Skew odd orthogonal characters and interpolating Schur polynomials

TL;DR

This paper introduces vertex operators for skew odd orthogonal characters, deriving identities and interpolating symmetric polynomials among classical groups, providing new proofs and explicit transition formulas.

Contribution

It develops new vertex operators for skew odd orthogonal characters and constructs interpolating symmetric polynomials among classical groups, with explicit transition formulas.

Findings

Derived Cauchy identity for skew odd orthogonal characters.

Provided new proofs of Jacobi--Trudi and Gelfand--Tsetlin identities.

Constructed three families of interpolating symmetric polynomials.

Abstract

We introduce two vertex operators to realize skew odd orthogonal characters $so_{\lambda/\mu}(x^{\pm})$ and derive the Cauchy identity for the skew characters via Toeplitz-Hankel-type determinant similar to the Schur functions.
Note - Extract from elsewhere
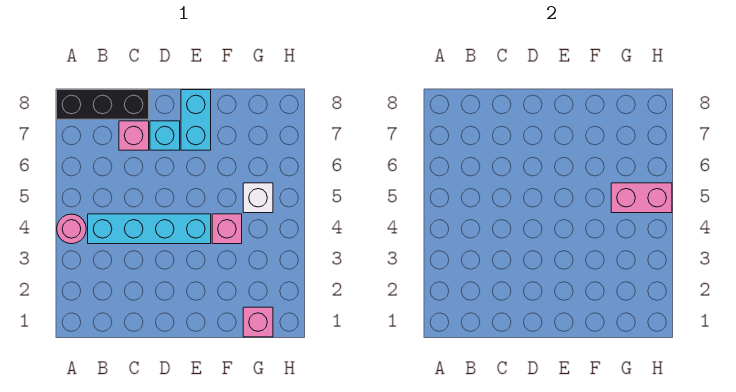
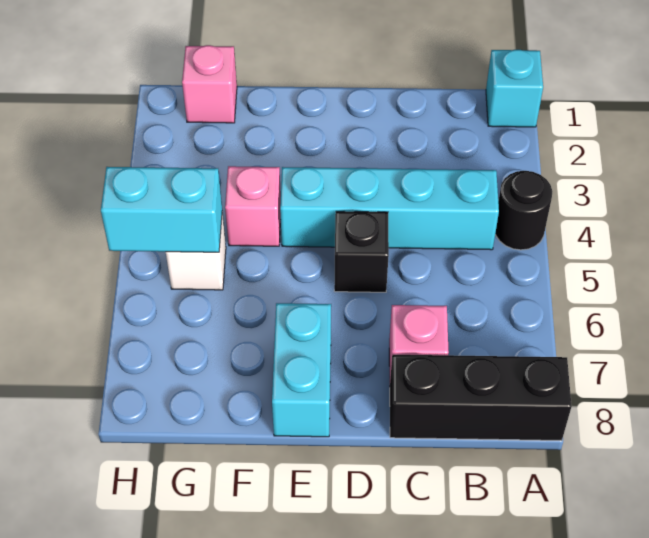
pink 1x1 round brick [57,214,86,244] -> black 1x1 round brick [495,171,552,250]
none -> black 1x1 brick [334,211,389,292]
cyan 1x1 brick [150,121,180,150] -> cyan 1x1 brick moved to [486,50,543,127]
pink 1x2 brick [611,183,672,213] -> cyan 1x2 brick [101,167,222,252]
The method also gives new proofs of the Jacobi--Trudi identity and Gelfand--Tsetlin patterns for $so_{\lambda/\mu}(x^{\pm})$. Moreover, combining the vertex operators related to characters of types $C,D$ (\cite{Ba1996,JN2015}) and the new vertex operators related to $B$-type characters, we obtain three families of symmetric polynomials that interpolate among characters of $SO_{2n+1}(\mathbb{C})$, $SO_{2n}(\mathbb{C})$ and $Sp_{2n}(\mathbb{C})$, Their transition formulas are also explicitly given among symplectic and/or orthogonal characters and odd orthogonal characters.